I think it right that we talk about racial profiling because again there is some evidence that, in spite of what the Minister said and what is promised in guidance, this is taking place in some parts of the country. The NHS has many organisations—we have a lot of community organisations—but it turns out that staff who are given such responsibility may not be aware of the importance of this issue and its sensitivity. The obvious case here is British people with foreign-sounding names being challenged in a way which I think is inappropriate.
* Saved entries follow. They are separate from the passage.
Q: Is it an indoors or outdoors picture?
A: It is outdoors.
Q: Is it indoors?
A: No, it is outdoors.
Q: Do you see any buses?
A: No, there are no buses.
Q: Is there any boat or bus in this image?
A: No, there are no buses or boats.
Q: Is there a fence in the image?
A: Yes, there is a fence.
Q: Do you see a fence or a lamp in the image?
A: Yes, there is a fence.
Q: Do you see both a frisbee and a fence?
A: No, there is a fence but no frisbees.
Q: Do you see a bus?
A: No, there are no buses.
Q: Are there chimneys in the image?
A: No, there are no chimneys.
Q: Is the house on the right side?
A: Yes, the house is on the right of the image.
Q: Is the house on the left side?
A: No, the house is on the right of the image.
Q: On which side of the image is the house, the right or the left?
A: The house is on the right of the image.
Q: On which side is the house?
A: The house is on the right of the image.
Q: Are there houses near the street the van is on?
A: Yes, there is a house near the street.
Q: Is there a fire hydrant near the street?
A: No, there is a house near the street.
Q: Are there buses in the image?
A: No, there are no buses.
The Minister did not respond to the point from the noble Baroness, Lady Hamwee, about the Home Office requiring medical records. I do not know whether he will be prepared to respond to her in writing; I understand that the question goes much wider than his brief today, but I am concerned about the ethics of the Home Office requiring people to open their medical records.
The noble Baroness, Lady Hollins, was of course right to point out the barrier to people with mental health and other disabilities. This is not just about who is eligible: having to produce evidence to legitimise a right to treatment could prove difficult for vulnerable people who find everyday living hard and challenging.
Like my noble friend Lady Taylor, I say to the Minister—the noble Baroness, Lady Redfern, and the noble Lord, Lord Leigh, both spoke about this—that I have no problem with the principle of cost recovery. I accept that it is right that the NHS seek to recover costs from the people who are not eligible for NHS treatment. My problem, particularly with these regulations, is that I have a feeling they will be counterproductive and I doubt they will raise very much in the way of resources. My noble friend also teased out the point about the position of failed asylum seekers, who seem to be particularly vulnerable. I welcome what the Minister said about unintended consequences; that is a very important point.
Operational guidance, which the Minister referred to, is one thing. I would have preferred to see some of the points he has made and reassurances he has given in the regulations, rather than operational guidance. I also noted with great interest what he had to say about accident and emergency and GP services. From the confidence with which he said it, can I take it that the Government intend that they will remain free for all in future? Perhaps I can ask him quite what he meant by that, because in the briefings that I have had people have emphasised that it is the Government’s intention to extend the charges to accident and emergency services and GP services.
We are talking about the regulations that we are implementing, and they do not introduce that. That is the point I was making.
Noble Lords will interpret that response in the way they wish to. That is a bit disappointing.
The Minister has promised a review. I very much welcome that. He said it would be a full, formal review; let us hope it will also be an independent one. Asylum Matters has reminded me, in the most efficient way that that organisation works, that of course in 2016, a review was promised. I hope this time, we will actually get such a formal review.
Having said that, this has been an important debate. A lot of people are looking with great interest at what your Lordships have discussed tonight. We knew we were not going to be able to stop these regulations but I hope we have expressed those legitimate concerns. I am grateful to noble Lords for taking part and beg leave to withdraw the Motion.